Finance Minister's statement helped Stock Markets to recover; NSE Nifty down by 108 points

The Finance Minister Mr. P. Chidambaram issued a statement and said that there is no plan to ban participatory notes issued by FIIs. The statement helped the Indian Stock Markets to recover from the biggest ever intra-day fall. The NSE Nifty was down by nearly 10 percent in early trades yesterday and the trading was halted due to sudden fall in markets. However, Finance Minister maintained that SEBI will take some measures regarding anonymous capital flowing in the country.

The recent rise of 2000 points for BSE Benchmark Sensex has left everyone amazed about the direction of markets. The last 1000 points rally of BSE was completed within just 4 trading sessions. There have been huge fund inflows from FIIs and their clients. Almost half (51.7%) of the FIIs inflow comes via participatory notes (P-Notes)

The statement issued by Stock Market Watchdog SEBI on Tuesday evening regarding proposed ban on P-Notes was a big shock for most FIIs. SEBI had proposed to end P-Notes and to not allow any fresh issue. The currently active P-Notes were to be ended within 18 months.

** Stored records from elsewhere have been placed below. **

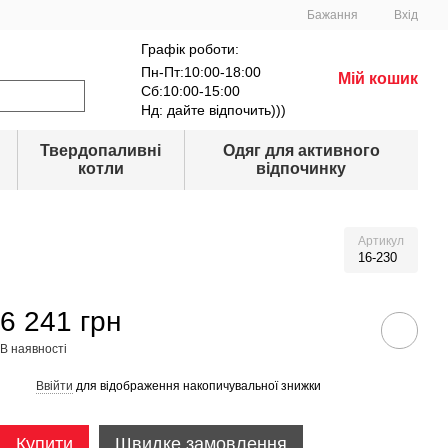
Бажання
Вхід
Графік роботи:
Пн-Пт:10:00-18:00
Мій кошик
Сб:10:00-15:00
Нд: дайте відпочить)))
Твердопаливні
Одяг для активного
котли
відпочинку
Артикул
16-230
6 241 грн
В наявності
Ввійти
для відображення накопичувальної знижки
%
Купити
Швидке замовлення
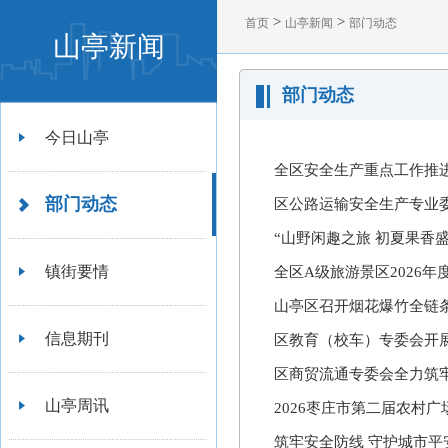
>
>
首页
山亭新闻
部门动态
山亭新闻
部门动态
今日山亭
全区安全生产重点工作推
部门动态
区公路运输安全生产专业
“山野闲趣之旅 初夏果香盛
镇街要情
全区A级旅游景区2026
山亭区召开烟花爆竹全链条
信息期刊
区教育（校车）专委会开
区商贸流通专委会全力筑
山亭周讯
2026枣庄市第二届农村
筑牢安全防线 守护城市平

Finance Minister, Mr. P. Chidambaram said, “Investors through PNs are certainly welcome to invest in India, but for the present it is important to moderate these capital flows. If an investor through PN wishes to register as an FII and invest, he or she is most welcome. There is no need for alarm or panic statements. These are unfortunate.”

The BSE Sensex was down by 336 points and ended the day at 18715. While NSE Nifty was down by 108 points and ended the day at 5559.

The major losers in yesterday’s trade were Reliance Energy, ACC, SBI and BHEL. However Technology stocks ended their day higher. TCS, Satyam and Infosys closed with marginal gains.